▸ **DIRECTIONS**
Put each line of text read from the rows into a JSON list of strings, one string per line, with blank lines and the pictures left out.

▸ **DATA FOR REVIEW**

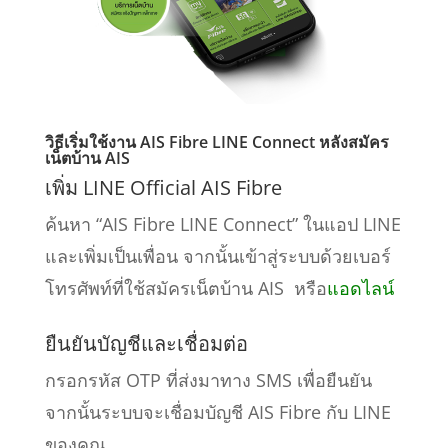
วิธีเริ่มใช้งาน AIS Fibre LINE Connect หลังสมัคร
เน็ตบ้าน AIS
เพิ่ม LINE Official AIS Fibre
ค้นหา “AIS Fibre LINE Connect” ในแอป LINE
และเพิ่มเป็นเพื่อน จากนั้นเข้าสู่ระบบด้วยเบอร์
โทรศัพท์ที่ใช้สมัครเน็ตบ้าน AIS หรือ
แอดไลน์
ยืนยันบัญชีและเชื่อมต่อ
กรอกรหัส OTP ที่ส่งมาทาง SMS เพื่อยืนยัน
จากนั้นระบบจะเชื่อมบัญชี AIS Fibre กับ LINE
ของคุณ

▸ **WRITTEN SOLUTION**
[
  "วิธีเริ่มใช้งาน AIS Fibre LINE Connect หลังสมัคร",
  "เน็ตบ้าน AIS",
  "เพิ่ม LINE Official AIS Fibre",
  "ค้นหา “AIS Fibre LINE Connect” ในแอป LINE",
  "และเพิ่มเป็นเพื่อน จากนั้นเข้าสู่ระบบด้วยเบอร์",
  "โทรศัพท์ที่ใช้สมัครเน็ตบ้าน AIS หรือ",
  "แอดไลน์",
  "ยืนยันบัญชีและเชื่อมต่อ",
  "กรอกรหัส OTP ที่ส่งมาทาง SMS เพื่อยืนยัน",
  "จากนั้นระบบจะเชื่อมบัญชี AIS Fibre กับ LINE",
  "ของคุณ"
]